Father’s revelation

We found a coffee shop near the hotel. My father ordered a chicken sandwich, his favorite. Mom and I ordered coffee and bagels. I was still very nostalgic at this point. I began describing how I felt as I heard Iranian music, the way the lyrics ran through my bones, hurting each part of me, bringing me to violent sobs. I tried to explain that my sense of loss for Iran was so great that even in lyrics I related myself to it. That every line, every painful sentence felt as if it were written for me.
My parents listened, and I knew my words were hard to grasp. But unlike her usual “chera?” “why?” my mother listened and said nothing.
And then my father spoke.
He opened up about the years when he was alone in America, waiting for his family, wondering when they would come to him. He hid himself in the bathroom, banged his head against the wall until he cried because like my mother, my father does not cry. It’s been 13 years since my immigration, and this is the first time my father tells me his side of the story, his loneliness, his despair.
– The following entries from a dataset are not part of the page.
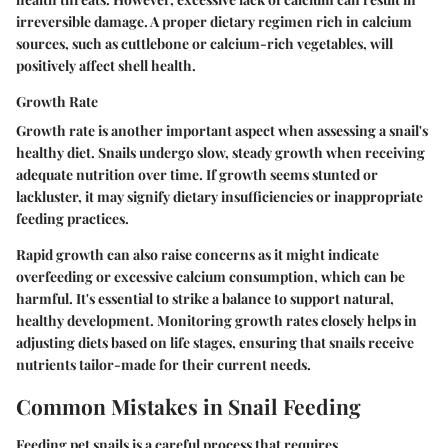
irreversible damage. A proper dietary regimen rich in calcium
sources, such as cuttlebone or calcium-rich vegetables, will
positively affect shell health.
Growth Rate
Growth rate is another important aspect when assessing a snail's
healthy diet. Snails undergo slow, steady growth when receiving
adequate nutrition over time. If growth seems stunted or
lackluster, it may signify dietary insufficiencies or inappropriate
feeding practices.
Rapid growth can also raise concerns as it might indicate
overfeeding or excessive calcium consumption, which can be
harmful. It's essential to strike a balance to support natural,
healthy development. Monitoring growth rates closely helps in
adjusting diets based on life stages, ensuring that snails receive
nutrients tailor-made for their current needs.
Common Mistakes in Snail Feeding
Feeding pet snails is a careful process that requires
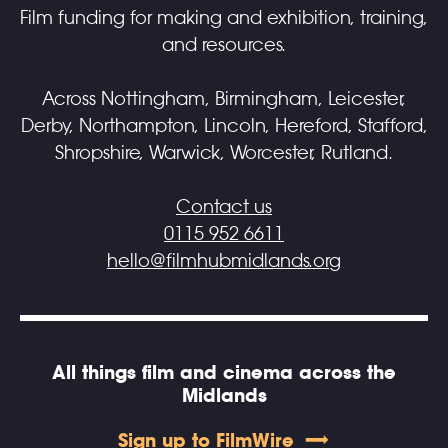
Film funding for making and exhibition, training,
and resources.
Across Nottingham, Birmingham, Leicester,
Derby, Northampton, Lincoln, Hereford, Stafford,
Shropshire, Warwick, Worcester, Rutland.
Contact us
0115 952 6611
hello@filmhubmidlands.org
All things film and cinema across the
Midlands
Sign up to FilmWire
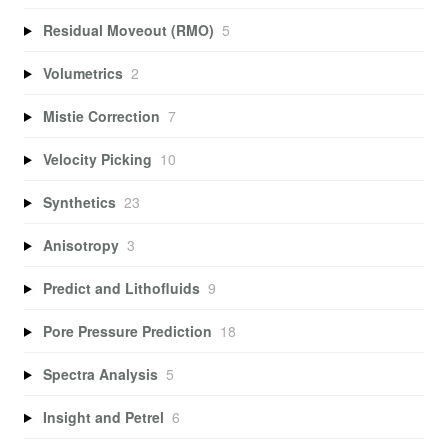
Residual Moveout (RMO)
5
Volumetrics
2
Mistie Correction
7
Velocity Picking
10
Synthetics
23
Anisotropy
3
Predict and Lithofluids
9
Pore Pressure Prediction
18
Spectra Analysis
5
Insight and Petrel
6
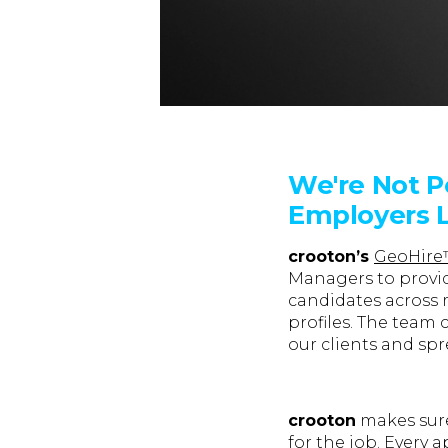
We're Not P
Employers L
crooton’s
GeoHir
Managers to provid
candidates across 
profiles. The team 
our clients and spr
crooton
makes sure 
for the job. Every 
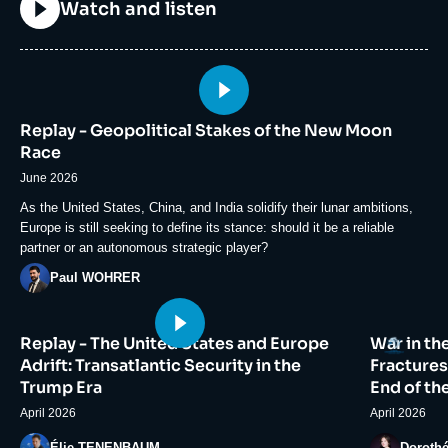
Titre
Watch and listen
Image
principale
Replay - Geopolitical Stakes of the New Moon
médiatique
Race
June 2026
Accroche
As the United States, China, and India solidify their lunar ambitions,
Europe is still seeking to define its stance: should it be a reliable
partner or an autonomous strategic player?
Photo
Paul WOHRER
Image
Image
Logo
Replay - The United States and Europe
War in th
principale
principale
médiatique
médiatiqu
Adrift: Transatlantic Security in the
Fractures
Trump Era
End of th
April 2026
April 2026
Photo
Photo
Élie TENENBAUM
Doroth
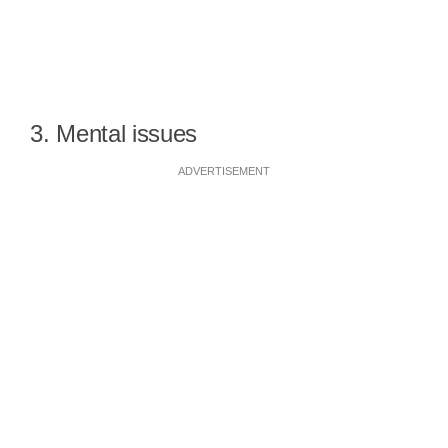
3. Mental issues
ADVERTISEMENT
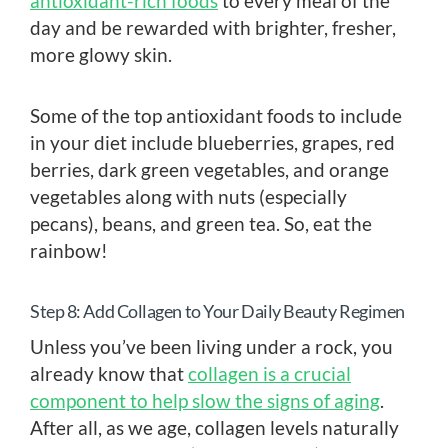
antioxidant-rich foods
to every meal of the
day and be rewarded with brighter, fresher,
more glowy skin.
Some of the top antioxidant foods to include
in your diet include blueberries, grapes, red
berries, dark green vegetables, and orange
vegetables along with nuts (especially
pecans), beans, and green tea. So, eat the
rainbow!
Step 8: Add Collagen to Your Daily Beauty Regimen
Unless you’ve been living under a rock, you
already know that
collagen is a crucial
component to help slow the signs of aging
.
After all, as we age, collagen levels naturally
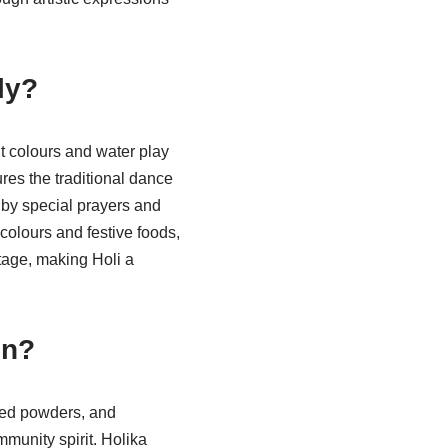
ly?
nt colours and water play
res the traditional dance
d by special prayers and
 colours and festive foods,
itage, making Holi a
on?
ured powders, and
munity spirit. Holika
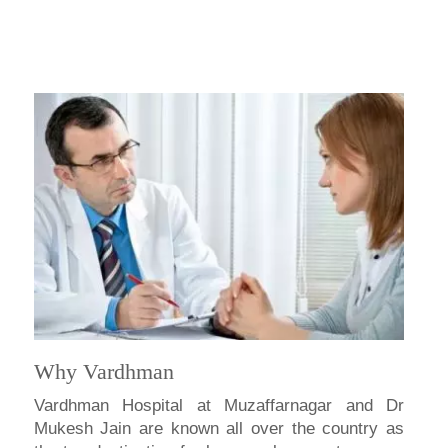
Why Vardhman
Vardhman Hospital at Muzaffarnagar and Dr
Mukesh Jain are known all over the country as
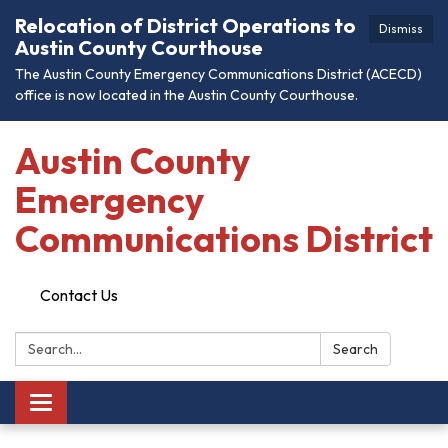
Relocation of District Operations to
Dismiss
Austin County Courthouse
The Austin County Emergency Communications District (ACECD)
office is now located in the Austin County Courthouse.
Austin County
Emergency
Communications District
Contact Us
Search:
Search
Toggle
navigation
My mother and I both tear up. My father continues to speak, and I picture him alone and sick in a country that is not his. I imagine him, and remember that he told me a similar story many years ago when my mother was gone in Iran. This is my father. He does not often share his sorrows, and here he is telling me he suffered.
We bond through this revelation, and I cherish this moment, knowing full well I may not hear this story again. I reach out and hold my father’s wrinkled, dark-veined hands. This is my father.